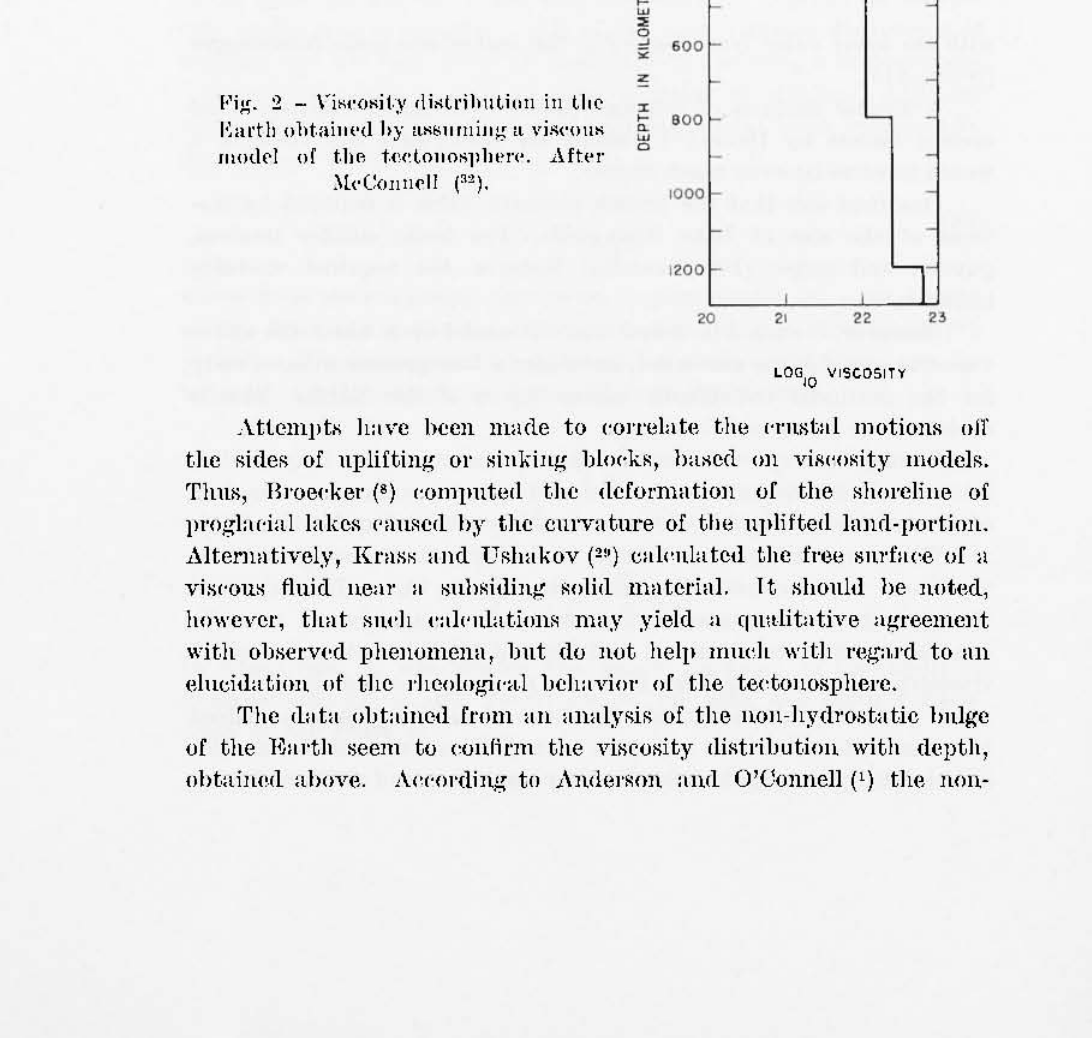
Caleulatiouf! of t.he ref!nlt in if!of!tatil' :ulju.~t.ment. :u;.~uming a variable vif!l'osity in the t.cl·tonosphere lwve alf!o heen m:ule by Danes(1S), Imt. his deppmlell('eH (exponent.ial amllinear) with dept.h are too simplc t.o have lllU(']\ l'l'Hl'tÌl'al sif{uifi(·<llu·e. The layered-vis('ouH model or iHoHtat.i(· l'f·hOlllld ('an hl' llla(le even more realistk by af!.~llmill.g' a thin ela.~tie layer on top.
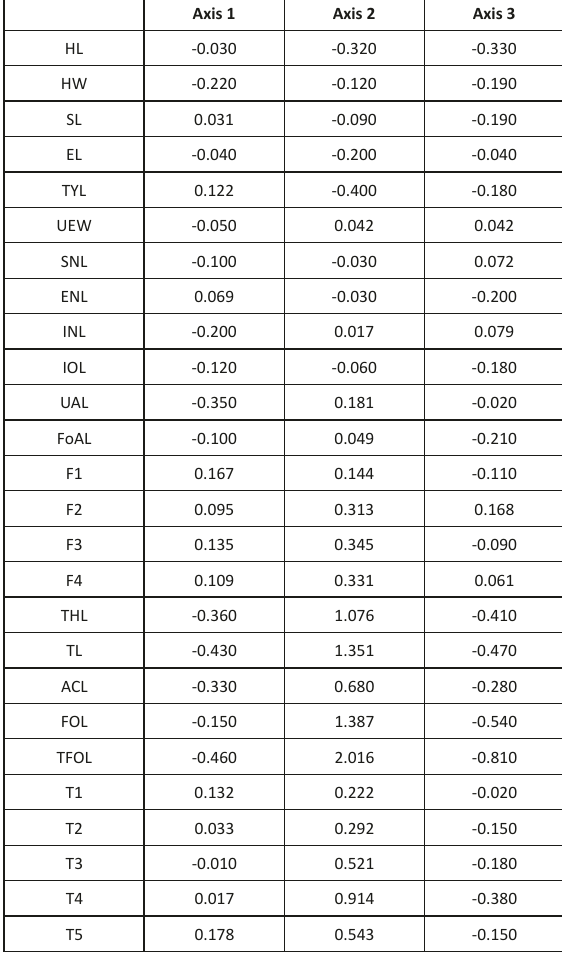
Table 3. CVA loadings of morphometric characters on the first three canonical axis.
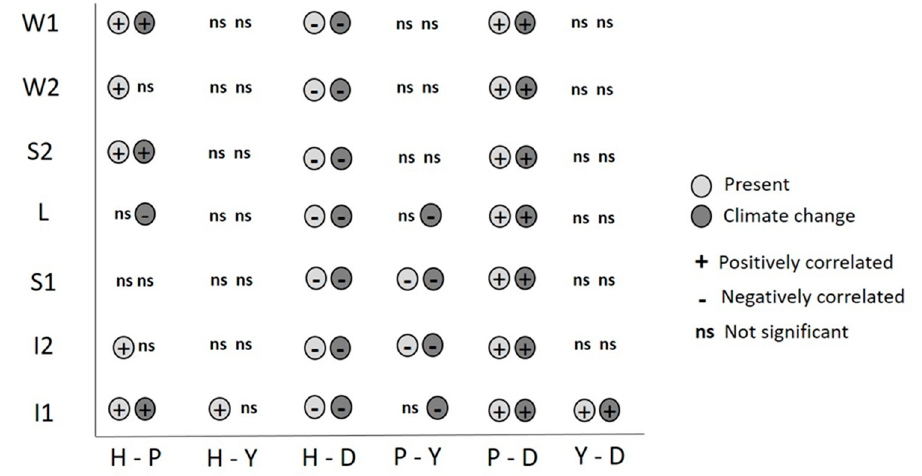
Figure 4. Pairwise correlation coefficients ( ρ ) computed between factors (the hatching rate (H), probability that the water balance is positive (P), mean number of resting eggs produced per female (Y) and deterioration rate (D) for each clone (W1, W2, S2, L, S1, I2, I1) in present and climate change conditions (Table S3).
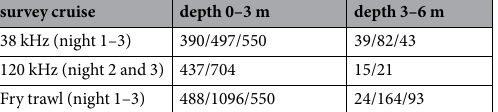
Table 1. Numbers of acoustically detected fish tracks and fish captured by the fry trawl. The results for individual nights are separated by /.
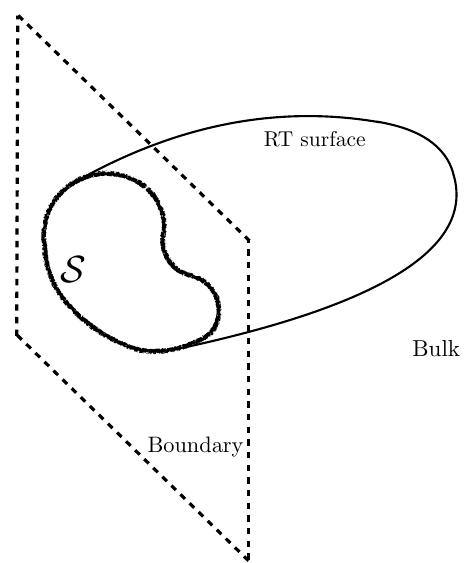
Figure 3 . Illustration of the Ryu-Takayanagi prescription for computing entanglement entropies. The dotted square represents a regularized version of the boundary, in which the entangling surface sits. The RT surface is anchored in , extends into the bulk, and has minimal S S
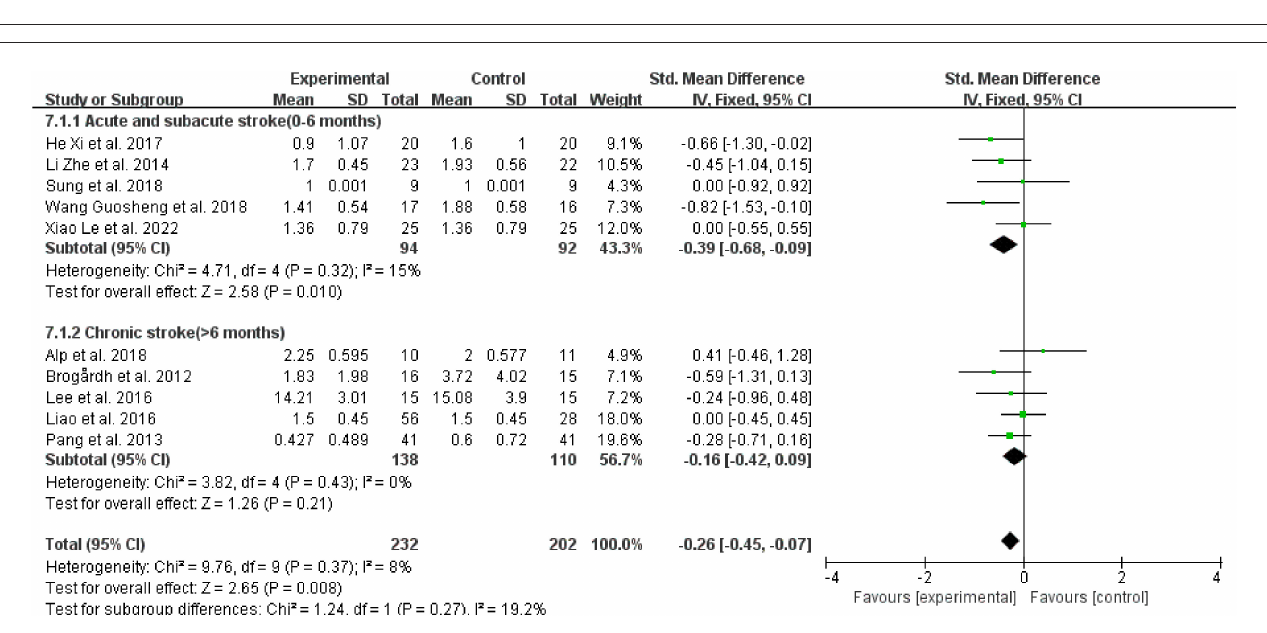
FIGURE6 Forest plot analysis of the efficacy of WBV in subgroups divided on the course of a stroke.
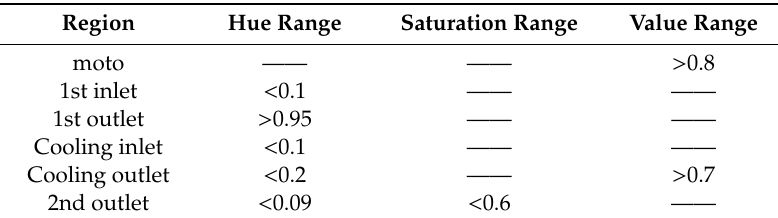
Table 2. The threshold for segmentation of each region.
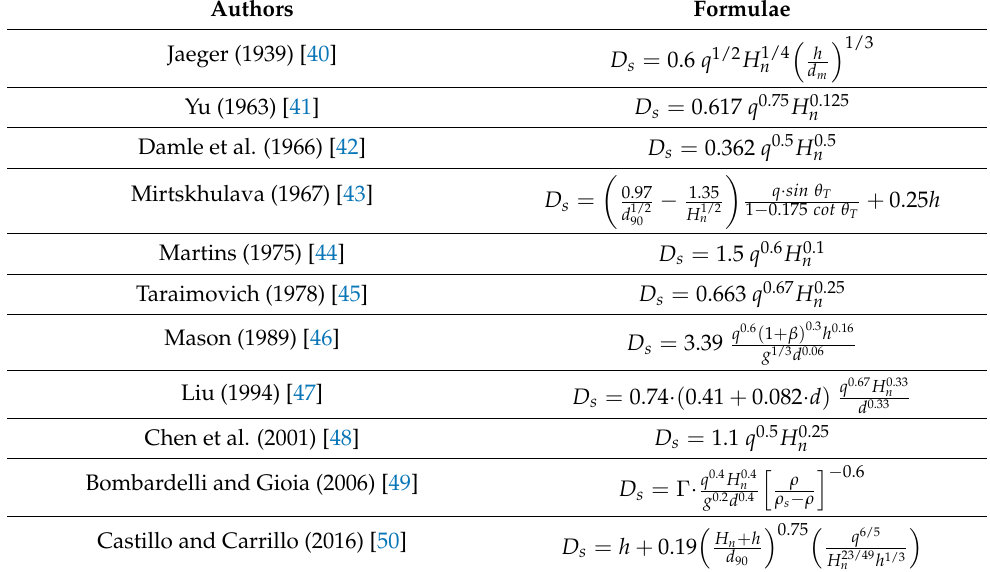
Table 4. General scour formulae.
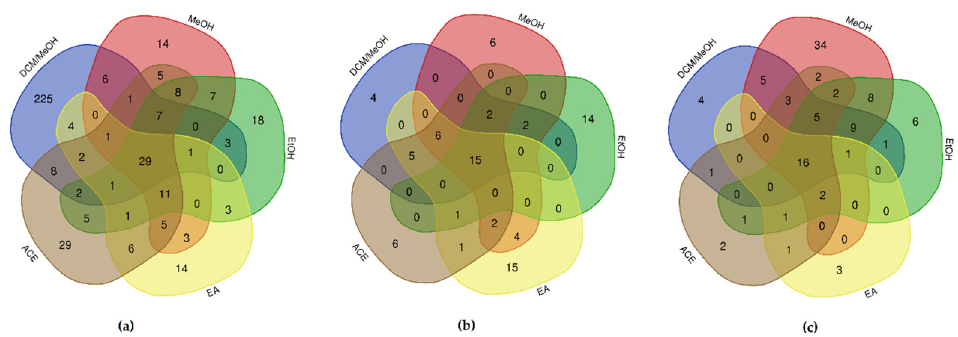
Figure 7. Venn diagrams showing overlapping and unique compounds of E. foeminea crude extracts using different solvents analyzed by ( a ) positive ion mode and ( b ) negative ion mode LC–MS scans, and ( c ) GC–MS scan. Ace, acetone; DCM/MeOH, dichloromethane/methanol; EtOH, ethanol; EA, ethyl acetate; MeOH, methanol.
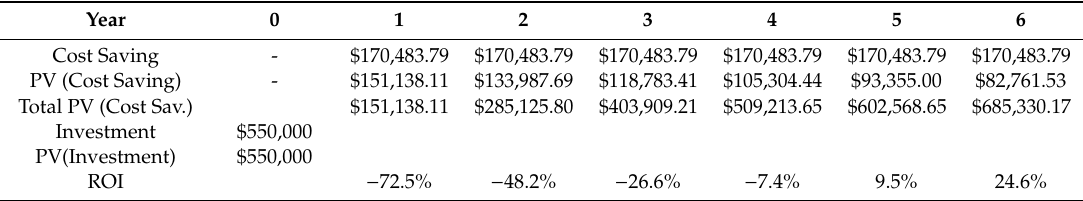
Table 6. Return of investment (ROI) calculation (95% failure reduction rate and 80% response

> Problem description
Every line of the material should be repeated precisely; pictures are to be excluded.

> Written solution
Caleulatiouf! of t.he ref!nlt in if!of!tatil' :ulju.~t.ment. :u;.~uming a variable vif!l'osity in the t.cl·tonosphere lwve alf!o heen m:ule by Danes(1S), Imt. his deppmlell('eH (exponent.ial amllinear) with dept.h are too simplc t.o have lllU(']\ l'l'Hl'tÌl'al sif{uifi(·<llu·e. The layered-vis('ouH model or iHoHtat.i(· l'f·hOlllld ('an hl' llla(le even more realistk by af!.~llmill.g' a thin ela.~tie layer on top.
Table 3. CVA loadings of morphometric characters on the first three canonical axis.
Figure 4. Pairwise correlation coefficients ( ρ ) computed between factors (the hatching rate (H), probability that the water balance is positive (P), mean number of resting eggs produced per female (Y) and deterioration rate (D) for each clone (W1, W2, S2, L, S1, I2, I1) in present and climate change conditions (Table S3).
Table 1. Numbers of acoustically detected fish tracks and fish captured by the fry trawl. The results for individual nights are separated by /.
Figure 3 . Illustration of the Ryu-Takayanagi prescription for computing entanglement entropies. The dotted square represents a regularized version of the boundary, in which the entangling surface sits. The RT surface is anchored in , extends into the bulk, and has minimal S S
FIGURE6 Forest plot analysis of the efficacy of WBV in subgroups divided on the course of a stroke.
Table 2. The threshold for segmentation of each region.
Table 4. General scour formulae.
Figure 7. Venn diagrams showing overlapping and unique compounds of E. foeminea crude extracts using different solvents analyzed by ( a ) positive ion mode and ( b ) negative ion mode LC–MS scans, and ( c ) GC–MS scan. Ace, acetone; DCM/MeOH, dichloromethane/methanol; EtOH, ethanol; EA, ethyl acetate; MeOH, methanol.
Table 6. Return of investment (ROI) calculation (95% failure reduction rate and 80% response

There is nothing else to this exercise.